Saturday, February 16, 2013

urine dry African and Asian mammals help reveal key marker of past global environment

Scientists have developed an unusual method

to study past climate change -. Dig into the old layers of dried urine leaving the rock hyrax

The hyrax (

Procavia capensis

) is a gay, noisy creature the size of a Guinea pig that is common in Africa and Asia . He homes in the cracks of rocks occupied continuously for long periods. In South Africa, a nest was found to have a layer of urine that had accumulated over the last 55,000 years.

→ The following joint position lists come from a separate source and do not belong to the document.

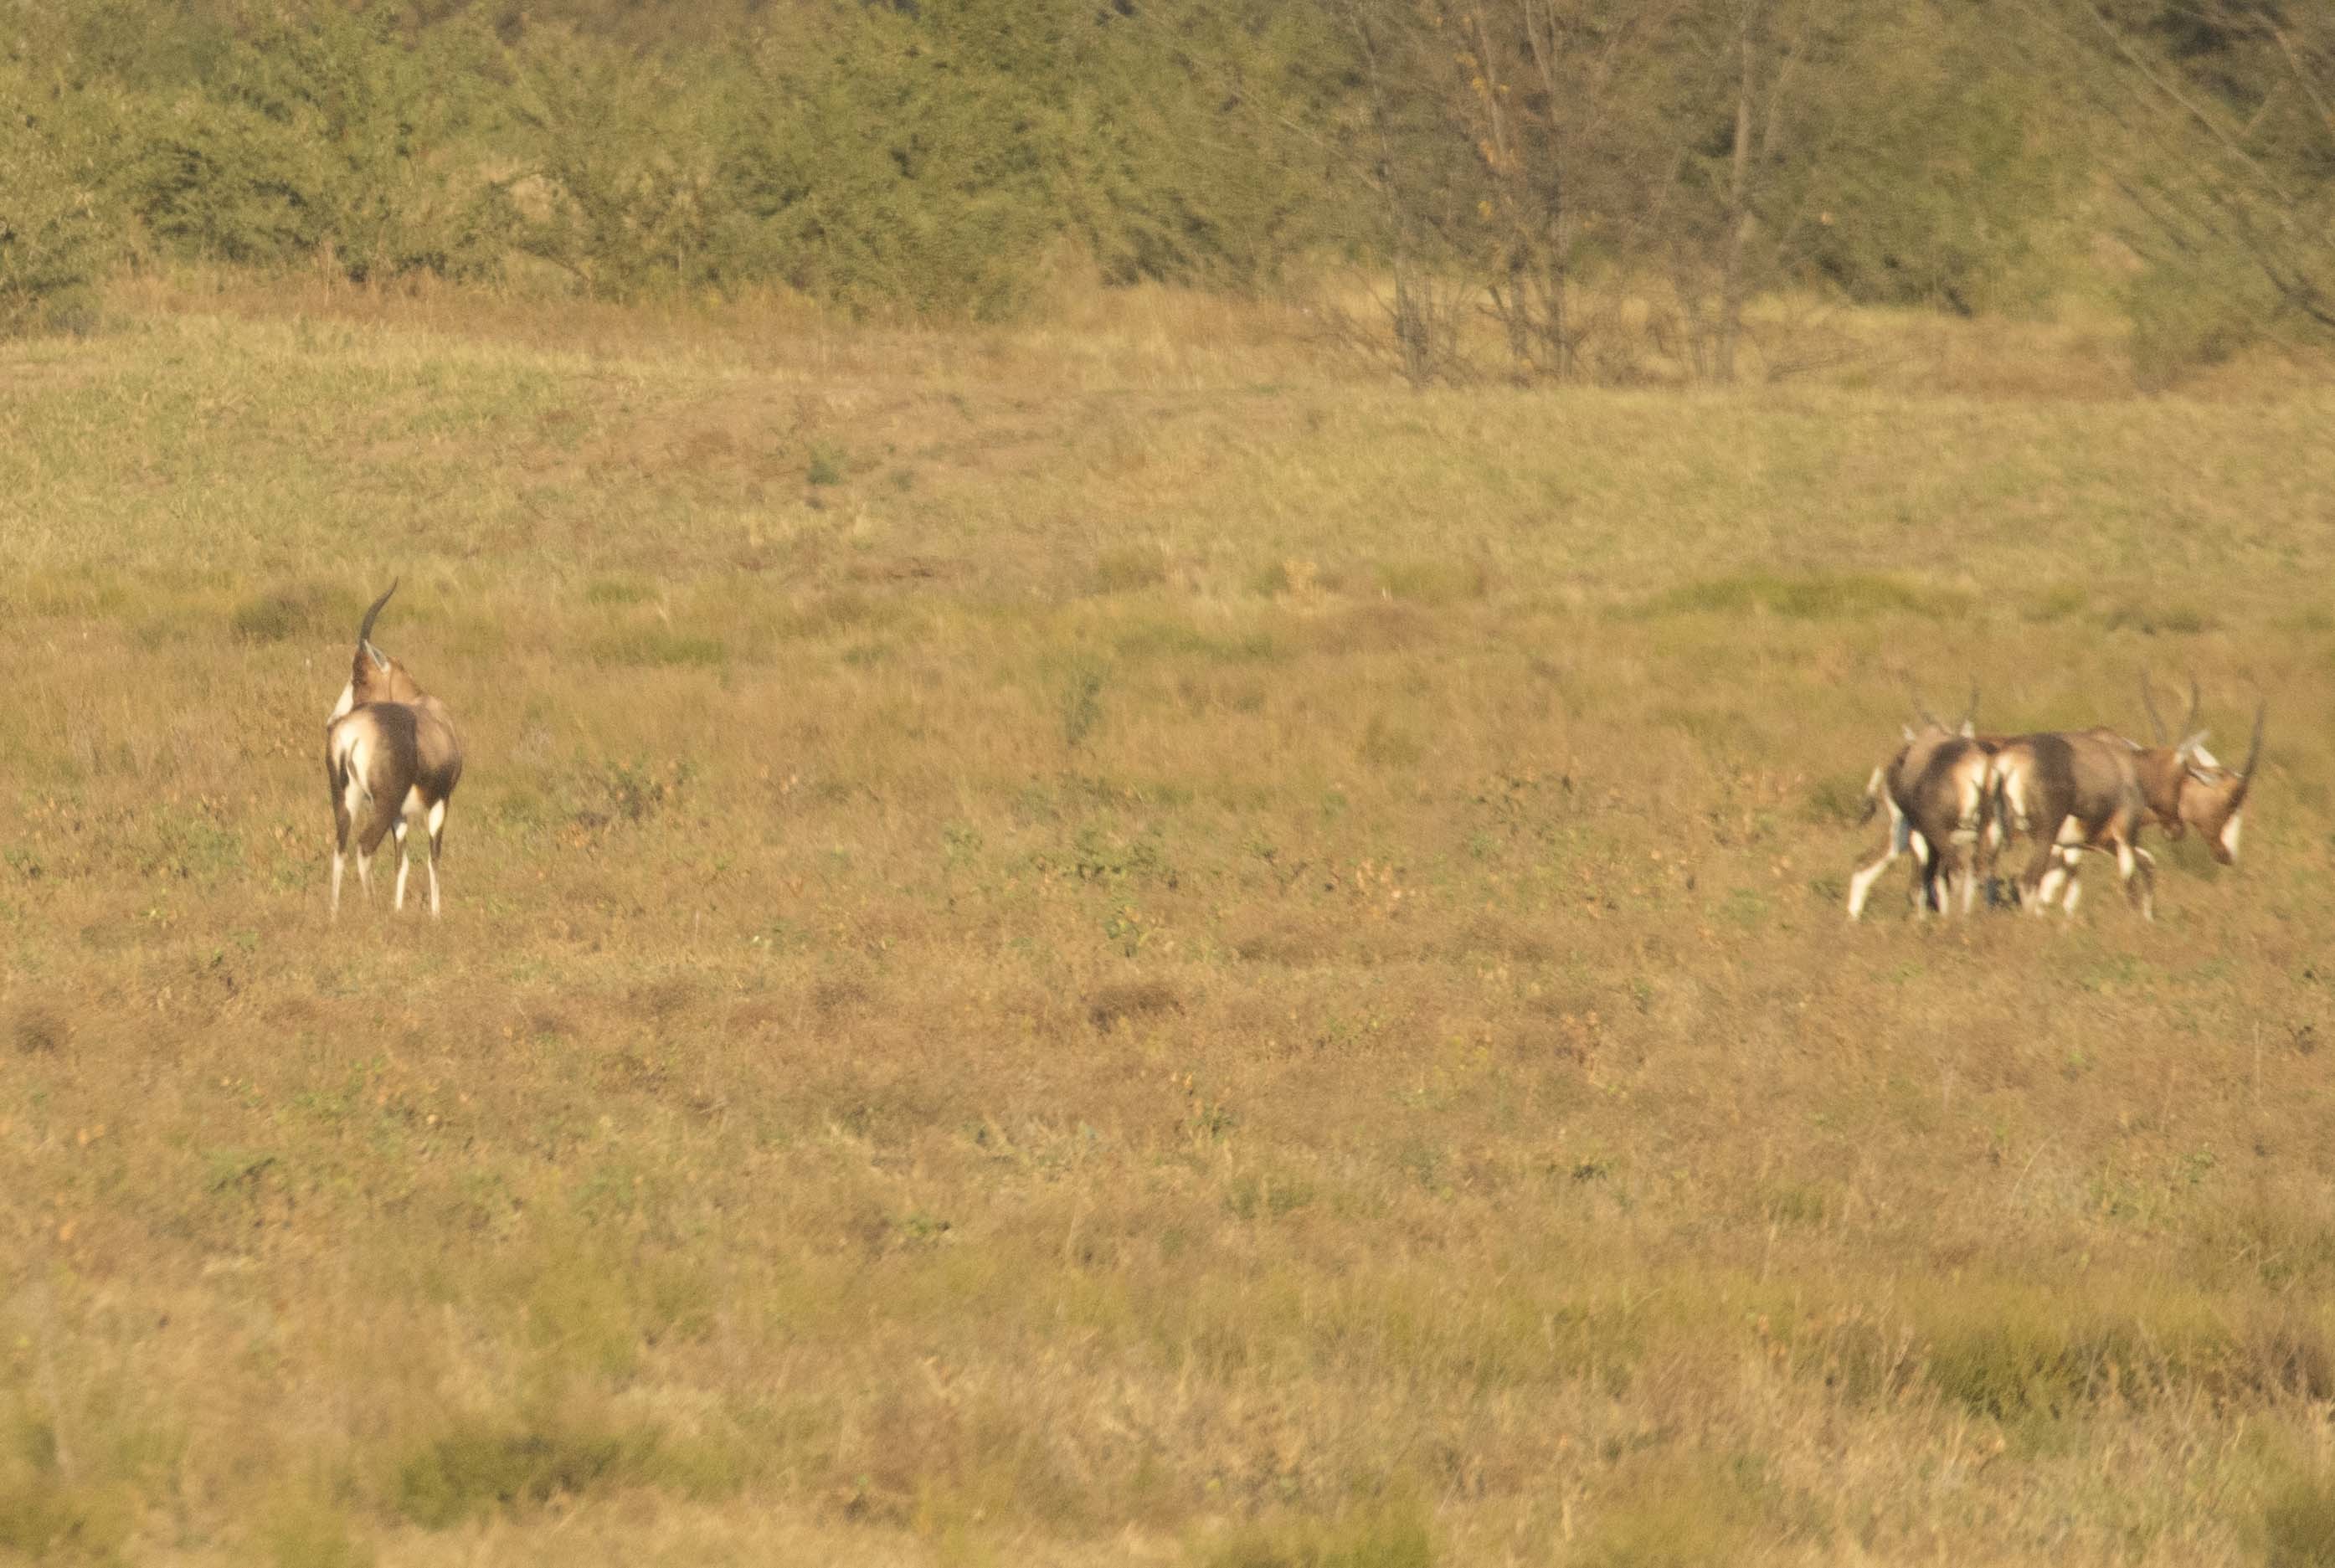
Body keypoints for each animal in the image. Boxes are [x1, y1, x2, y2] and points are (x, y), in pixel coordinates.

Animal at [324, 578, 460, 919]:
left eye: (358, 676)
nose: (331, 720)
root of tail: (353, 733)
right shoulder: (440, 802)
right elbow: (433, 857)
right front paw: (435, 915)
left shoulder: (401, 814)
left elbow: (402, 861)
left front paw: (398, 909)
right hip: (381, 806)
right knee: (363, 847)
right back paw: (372, 909)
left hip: (345, 801)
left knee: (340, 848)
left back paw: (334, 914)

"Daman use the same place to pee all day," said project manager Brian Chase University of Montpellier in France. "The crucial point is that the hyrax urine - which is thick viscous and dries quickly - contains pollen, leaf litter, herbs and gas bubbles that provide a clear picture of climate over time

"Once we found a good layer of solid urine, extract and collect samples for the study are crazy, literally -. Y turns out to be a very effective way to study how climate change impacts on the local environment. "

Chase project, based in South Africa showed that the climate of the region has been heavily affected by the events that have occurred in remote areas, including the Arctic and Antarctic .

"They had a big impact locally in northern Europe, but did not know how the world was hit. Due to the rock hyrax urine of the day, we response. There was a significant cooling of South Africa, and probably the rest of the world at the time. "

Chase spoke at the American Association for the Advancement of Science annual meeting in Boston, and was one of many scientists supported by the European Research Council, who presented the details on new techniques to study past climate of the planet. This work has important practical implications. As carbon emissions accelerate climate change today, scientists need to know more about the events of the past to understand how climate change may affect the planet in the future.